● WORK INSTRUCTIONS
Omit the images, then output each of the records below exactly.

● EXTRACTED MATERIAL
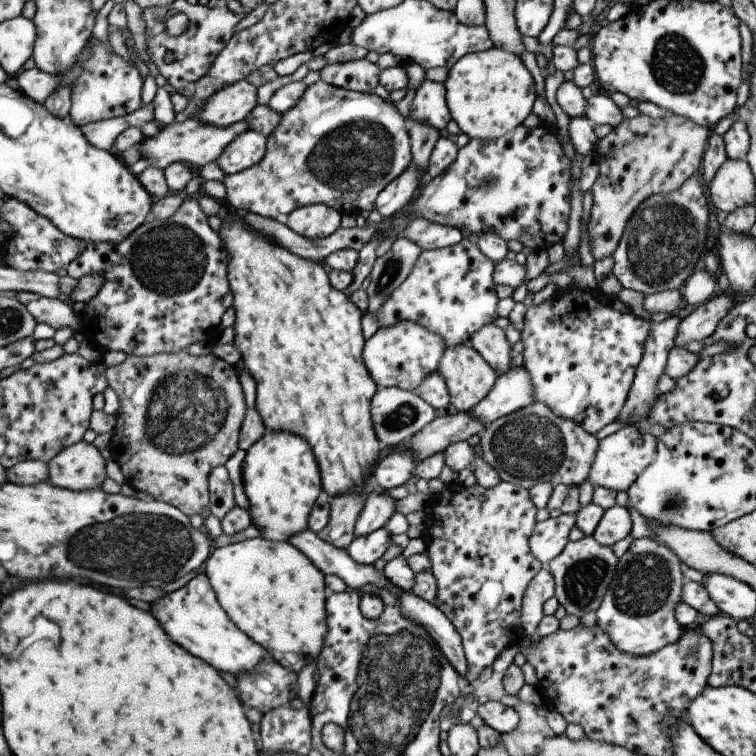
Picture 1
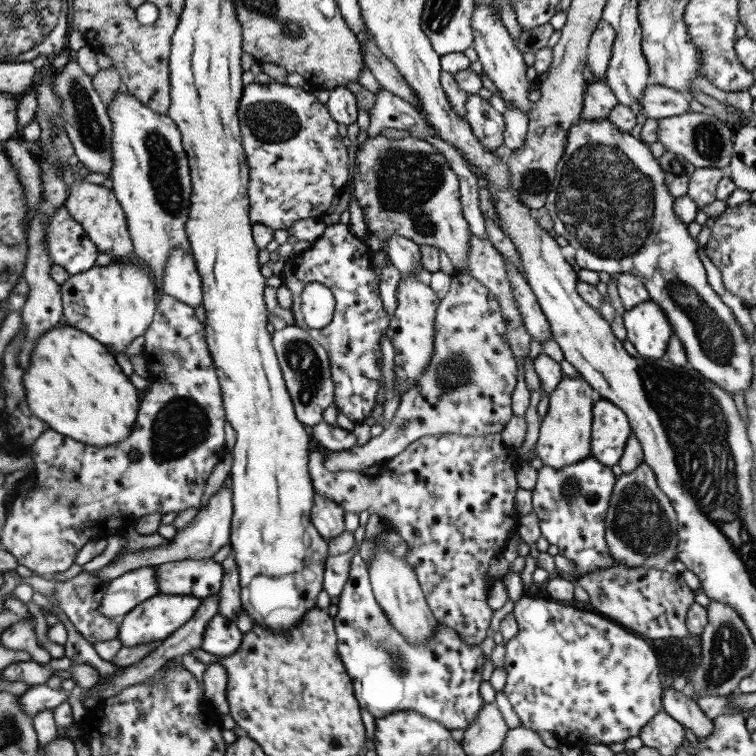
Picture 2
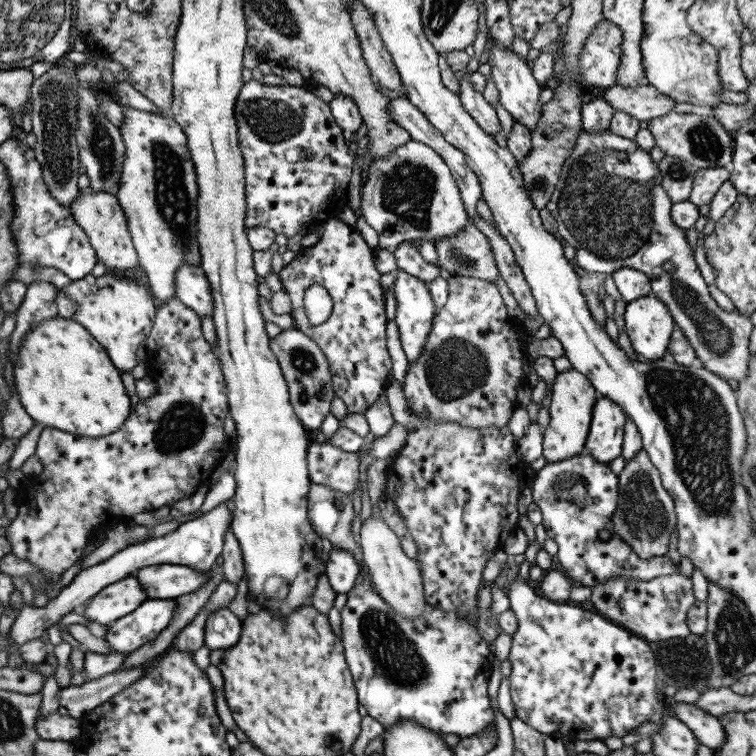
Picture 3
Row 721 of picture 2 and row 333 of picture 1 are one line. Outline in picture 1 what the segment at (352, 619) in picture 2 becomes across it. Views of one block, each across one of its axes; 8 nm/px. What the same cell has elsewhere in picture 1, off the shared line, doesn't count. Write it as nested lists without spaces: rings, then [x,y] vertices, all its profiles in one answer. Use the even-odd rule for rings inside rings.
[[[466,238],[442,249],[421,251],[407,278],[379,306],[373,318],[377,320],[378,328],[391,326],[397,321],[415,322],[421,328],[441,336],[441,340],[445,342],[445,349],[449,346],[457,346],[457,344],[467,344],[473,332],[477,332],[485,324],[491,324],[497,318],[495,306],[499,299],[495,295],[496,284],[492,277],[494,266],[495,263],[481,254],[477,245],[472,244]]]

● RESPONSE AREA
Picture 1
Picture 2
Picture 3
Row 721 of picture 2 and row 333 of picture 1 are one line. Outline in picture 1 what the segment at (352, 619) in picture 2 becomes across it. Views of one block, each across one of its axes; 8 nm/px. What the same cell has elsewhere in picture 1, off the shared line, doesn't count. Write it as nested lists without spaces: rings, then [x,y] vertices, all its profiles in one answer. Use the even-odd rule for rings inside rings.
[[[466,238],[442,249],[421,251],[407,278],[379,306],[373,318],[377,320],[378,328],[391,326],[397,321],[415,322],[421,328],[441,336],[441,340],[445,342],[445,349],[449,346],[457,346],[457,344],[467,344],[473,332],[477,332],[485,324],[491,324],[497,318],[495,306],[499,299],[495,295],[496,284],[492,277],[494,266],[495,263],[481,254],[477,245],[472,244]]]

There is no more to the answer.